Om de geschiedenis echter recht te doen moeten we vermelden dat lodges in Schotland ongeveer 100 jaar vroeger waren gedocumenteerd dan in England. Bewijzen van het bestaan van de eerste zogenaamdespeculatieve loge Mary’s Chapel Lodge in Edinburg vinden we in een verslag van een vergadering in juli 1599. Nog andere verslagen vinden we eveneens in Schotland bij de Aitchison’s Haven Lodge in East Lothian van datzelfde jaar. Andere documenten bewijzen dat er in Schotland reeds een nationaal netwerk bestond. De Grootloge van Schotland echter werd pas in 1736 officieel opgericht in navolging van de Engelse Grootloge. Vandaar dat het ontstaan van de moderne vrijmetselarij in England wordt geplaatst en dat de Engelse Grootloge als een soort moeder-loge wordt beschouwd.

 

In 1720 was reeds de helft der leden van de Royal Society of Sciences, vooraanstaand Engels Instituut der Wetenschappen, lid van een vrijmetselaarsloge.

In 1721 vraagt de Grootmeester van de Londense loge aan James Anderson, dominee van de Schotse Presbyteriaanse kerk de Old Charges uit de periode van de operatieve metselaars samen te vatten en op basis daarvan nieuwe statuten op te stellen. Binnen twee jaar, in 1723, werden The Constitutions of the free-masons gepubliceerd.

Daarin werd de vrijmetselarij gedefinieerd als “ het centrum van de eenheid en het middel om een echte vriendschap te bewerken tussen mensen, die anders op een voortdurende afstand zouden blijven”. Broederschap en pluralisme waren dus basispunten. Maar er waren beperkingen aan dit pluralisme.

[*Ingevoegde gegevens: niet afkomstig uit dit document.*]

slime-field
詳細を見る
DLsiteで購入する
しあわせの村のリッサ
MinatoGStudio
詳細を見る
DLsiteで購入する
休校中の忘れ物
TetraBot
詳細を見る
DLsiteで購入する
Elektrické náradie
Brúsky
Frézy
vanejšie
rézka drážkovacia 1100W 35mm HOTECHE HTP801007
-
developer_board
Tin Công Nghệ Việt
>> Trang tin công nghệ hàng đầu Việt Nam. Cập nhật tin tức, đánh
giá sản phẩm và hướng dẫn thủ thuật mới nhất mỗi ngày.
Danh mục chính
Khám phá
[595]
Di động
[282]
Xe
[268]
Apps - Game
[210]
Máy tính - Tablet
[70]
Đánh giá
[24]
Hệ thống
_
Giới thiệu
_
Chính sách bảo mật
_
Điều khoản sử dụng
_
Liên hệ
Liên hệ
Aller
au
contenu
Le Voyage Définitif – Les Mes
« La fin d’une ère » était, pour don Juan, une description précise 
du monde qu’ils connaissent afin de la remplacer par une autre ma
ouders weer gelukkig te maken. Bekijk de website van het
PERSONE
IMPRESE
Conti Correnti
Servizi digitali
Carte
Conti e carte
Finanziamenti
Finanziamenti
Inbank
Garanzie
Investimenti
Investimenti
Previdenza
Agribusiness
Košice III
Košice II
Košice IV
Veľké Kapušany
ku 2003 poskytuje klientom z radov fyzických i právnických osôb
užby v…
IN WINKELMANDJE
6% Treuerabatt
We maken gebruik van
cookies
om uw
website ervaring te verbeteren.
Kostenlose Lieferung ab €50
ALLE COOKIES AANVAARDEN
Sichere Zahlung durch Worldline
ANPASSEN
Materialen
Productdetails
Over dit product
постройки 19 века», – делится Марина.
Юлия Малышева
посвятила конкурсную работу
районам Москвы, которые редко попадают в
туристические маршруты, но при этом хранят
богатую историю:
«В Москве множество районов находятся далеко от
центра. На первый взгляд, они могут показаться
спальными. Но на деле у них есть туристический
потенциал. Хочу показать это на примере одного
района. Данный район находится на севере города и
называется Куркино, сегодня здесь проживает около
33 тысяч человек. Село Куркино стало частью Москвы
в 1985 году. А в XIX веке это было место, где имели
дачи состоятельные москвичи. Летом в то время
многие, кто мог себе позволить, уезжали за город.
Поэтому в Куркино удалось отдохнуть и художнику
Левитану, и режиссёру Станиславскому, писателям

Atheïsten en “ongodsdienstige libertijnen” worden geweerd, staat letterlijk in de tekst. Het argument was dat wie niet in een hogere, absolute creator geloofde, niet goed kon zijn of goed kon doen.  Werden alleen toegelaten zij die de godsdienst “waarover ieder het eens was” ( letterlijk in de tekst) onderschreven. Deïsme was inderdaad de overheersende visie binnen de heersende Engelse maatschappij van die tijd. Tolerantie was nodig na de strijd tussen de Stuarts en de Windsors, na de langdurige godsdienstoorlogen en de pijnlijke economische en menselijke gevolgen ervan op de Engelse maatschappij.

In de verschillende Londense loges van die tijd is er dan ook een gemengde sterke katholieke en anglicaanse vertegenwoordiging, evenals een redelijke joodse aanwezigheid.

 

Maar de ontstaansgeschiedenis volgens Anderson is eigenlijk een zootje. Hij begint bij God, als de Opperbouwmeester van het Heelal en bijgevolg wordt de eerste vrijmetselaar dus Adam !

Vervolgens worden een hele resem bijbelfiguren geciteerd, de ene al fantaisistischer dan de andere, evenals Griekse wetenschappers en koning Salomon en Hiram ( maar deze werd eerst eventjes voorafgegaan door Noah ! ). Hierbij ontbreekt Christus, want dit zou alle christelijke kerken onmiddellijk in het gareel hebben gejaagd. Zijn chronologie loopt echter duidelijk mank en is zeer selectief. De pijnlijke periode van de Engelse reformatie bijvoorbeeld heeft hierin nooit plaats gehad en de periode Cromwell al evenmin.

Het is juist dat er vandaag waarschijnlijk geen enkele loge meer bestaat die de Anderson versie nog voor ernstig neemt. Wat bijna alle vrijmetselaars daarentegen nog wel voor waar aannemen is de geschiedenis van de geleidelijke overgang van de operatieve metsersgilden naar de vrijmetselaarsloges.

          C. Een iets realistischer versie.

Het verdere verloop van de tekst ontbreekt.